Come Europa verde sosteniamo con forza e determinazione la battaglia per il salario minimo e siamo molto felici di farlo insieme alle forze di opposizione a questo governo – così Oriana Ruzzini – . Questa è una battaglia urgente e non solo perché al tavolo OCSE, se si confronta l’evoluzione dei salari negli ultimi trent’anni l’Italia è all’ultimo posto, ma anche perché viviamo una fase storica particolarmente complessa per le persone e le famiglie che abitano le nostre città.
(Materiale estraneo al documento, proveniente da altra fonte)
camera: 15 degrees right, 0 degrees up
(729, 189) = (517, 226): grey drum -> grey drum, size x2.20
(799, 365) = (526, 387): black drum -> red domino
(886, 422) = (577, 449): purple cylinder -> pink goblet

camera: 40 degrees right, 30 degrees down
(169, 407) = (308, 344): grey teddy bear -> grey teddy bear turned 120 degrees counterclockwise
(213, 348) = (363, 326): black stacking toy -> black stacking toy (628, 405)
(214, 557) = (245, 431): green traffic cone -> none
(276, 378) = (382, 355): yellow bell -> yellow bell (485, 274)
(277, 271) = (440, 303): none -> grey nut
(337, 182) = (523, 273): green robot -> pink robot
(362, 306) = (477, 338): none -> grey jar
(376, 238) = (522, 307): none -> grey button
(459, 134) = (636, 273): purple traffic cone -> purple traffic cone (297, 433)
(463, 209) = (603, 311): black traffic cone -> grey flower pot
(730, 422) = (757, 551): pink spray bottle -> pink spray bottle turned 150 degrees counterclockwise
L’inflazione sta piegando la nostra economia riducendo i consumi, ogni famiglia che fino a ieri era il ceto medio, si trova a fare i conti per riempire il carrello della spesa. Va da sé che chi prima faceva fatica ad arrivare alla fine del mese ora se va bene è accudito dai servizi sociali. Aggiungo che non è un caso se questa fase storica di difficoltà delle famiglie coincida con il governo più a destra del dopoguerra: meloni anziché agevolare la transizione ecologica, il lavoro femminile, gli accordi europei per l’immigrazione e l’integrazione, a tutela dei diritti ma anche della nostra economia, del nostro mondo del lavoro, sforna ogni giorno misure sempre più inique. -ultima quella di ieri: fare pagare 5000 ad ogni migrante che voglia evitare i centri di rimpatrio.
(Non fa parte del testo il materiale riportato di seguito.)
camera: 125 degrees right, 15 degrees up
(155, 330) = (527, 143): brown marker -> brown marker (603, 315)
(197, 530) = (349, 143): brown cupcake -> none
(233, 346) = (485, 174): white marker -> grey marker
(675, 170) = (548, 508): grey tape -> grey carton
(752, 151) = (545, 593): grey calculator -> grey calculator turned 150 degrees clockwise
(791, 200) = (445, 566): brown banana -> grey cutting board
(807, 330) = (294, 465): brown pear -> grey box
Il salario minimo, il diritto ad un salario dignitoso è una misura necessaria. Anche Mediobanca due giorni fa ha certificato il disastro dei salari italiani: “Potere d’acquisto crollato del 22% nel 2022. Ma i profitti delle industrie salgono del 26% nel 2022 le società industriali e terziarie italiane “hanno segnato performance decisamente positive” sul fronte della marginalità e della redditività, con utili cresciuti del 26,2%. Il ritorno sugli investimenti è migliorato dal 6,5% al 6,9% mentre quello sul capitale (roe) dal 6,4% al 7,7%.
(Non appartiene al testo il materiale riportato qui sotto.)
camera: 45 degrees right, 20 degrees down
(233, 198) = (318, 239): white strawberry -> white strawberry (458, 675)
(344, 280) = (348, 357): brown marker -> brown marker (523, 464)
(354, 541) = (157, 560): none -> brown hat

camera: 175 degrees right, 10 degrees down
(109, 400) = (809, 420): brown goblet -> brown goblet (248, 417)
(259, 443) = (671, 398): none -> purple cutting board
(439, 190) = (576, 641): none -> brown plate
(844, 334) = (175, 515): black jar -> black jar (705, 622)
Dati positivi, le aziende reggono e fortunatamente guadagnano. Ma lo stesso non si può dire per i e le dipendenti.
anche la produzione manifatturiera segnala la performance, in termini reali, della filiera del made in Italy (+3,8% il fatturato totale, +5% oltreconfine) a conferma del crescente apprezzamento delle produzioni italiane, soprattutto sui mercati esteri. Perché questi dati non si traducono nelle buste paga dei lavoratori e delle lavoratrici? Come lavoratori e lavoratrici siamo penalizzati due volte, da un mondo del lavoro che non riconosce in proporzione i progressi e i successi economici di cui siamo artefici, e quando andiamo a fare la spesa, perché gli aumenti dei prezzi decisi dalle aziende non sono mai proporzionali a quelli dei costi. Non vogliamo e non possiamo assistere impassibili ad una forbice che si allarga, nella nostra società. Una forbice che taglia fuori soprattutto le donne, complice un gender gap salariale che ricordiamocelo, oggi è al 13″.